SELECTED EXCERPT

-------

Question

In a normal respiratory cycle the volume of air that moves into and out of the lungs is about 498 mL. The reserve and residual volumes of air that remain in the lungs occupy about 1990 mL and a single respiratory cycle for an average human takes about 4 seconds. Find a model for the total volume of air V(t) in the lungs as a function of time.

Answer 1

The model is
`V(t)=2239+249\sin((\pi)/(2)t)`.

Explanation:

Consider the given information.

The volume of air inside the lungs increases or decreases so for this we will use the basic sine function
`B(t)=d+a\sin[b(t+ (c)/(a))]` as our parent function.

Let us assume that the phase shift is 0 it means
`(c)/(b)=0`.

The air that moves into and out of the lungs is about 498 mL.

It means the amplitude of the function will vary by 249(half of 498).

The reserve and residual volumes of air that remains in the lungs occupy about 1990 mL which is the minimum air in the lungs.

So, the max air will be: 1990+498 =2488 mL

And the average will be d=1990+249=2239 ml

The horizontal stretch will be
`b=(2\pi)/(4)=(\pi)/(2)` as we know that period of
`y=\sin t` is
`2\pi` and respiratory cycle for an average human takes about 4 seconds.

Hence, the model is
`V(t)=2239+249\sin((\pi)/(2)t)`.

-------

DATASET EXCERPT
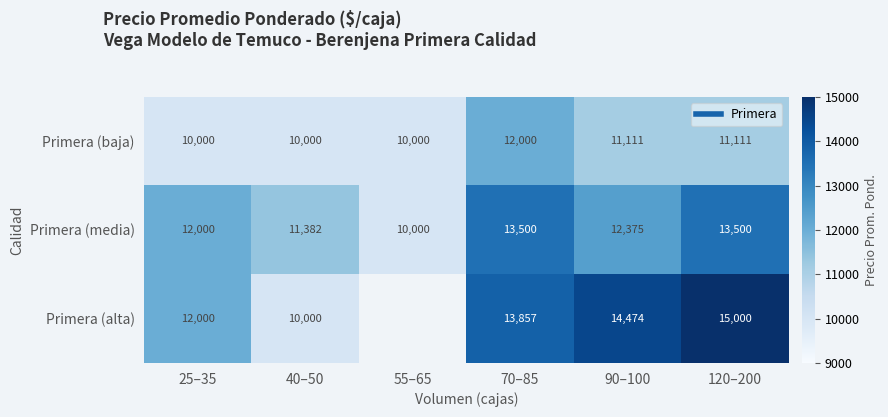

At which label does Primera (baja) first exceed 11111?

70–85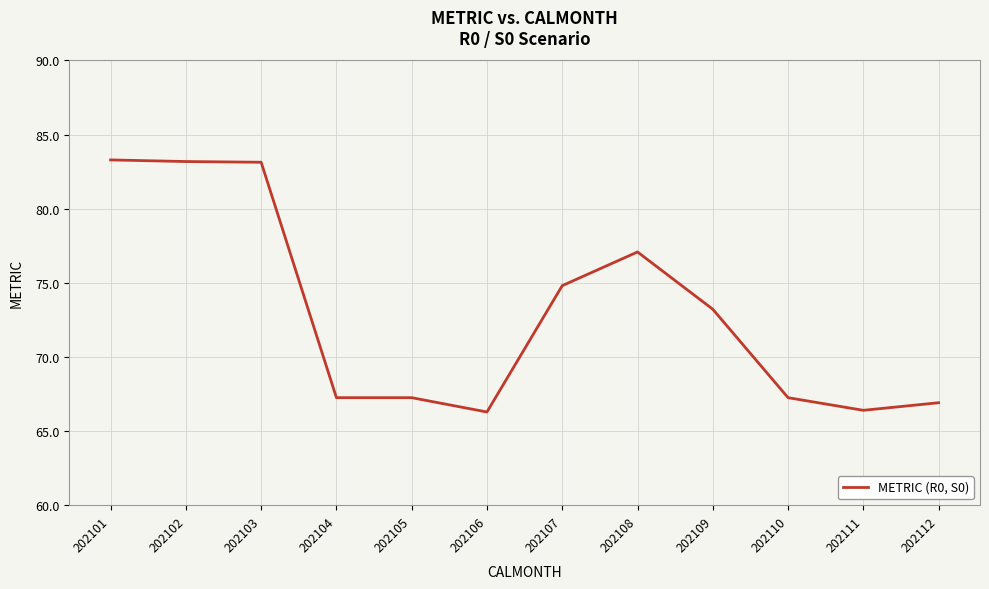

What is the change in value from 202108 to 202109?

-3.9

-------

AIM OF THE EXERCISE
For each statement below, say whether it agrees with the lung-volume solution shown above the data, and answer yes or no with the deciding words of that text, quoted exactly. 1. The solution treats 1990 mL as the least amount of air in the lungs. 2. The solution gives the amplitude of the function as 498. 3. The solution gives the maximum air in the lungs as 2239 mL.

COMPLETED TASK
1. Yes: "The reserve and residual volumes of air that remains in the lungs occupy about 1990 mL which is the minimum air in the lungs."
2. No: "It means the amplitude of the function will vary by 249(half of 498)."
3. No: "So, the max air will be: 1990+498 =2488 mL"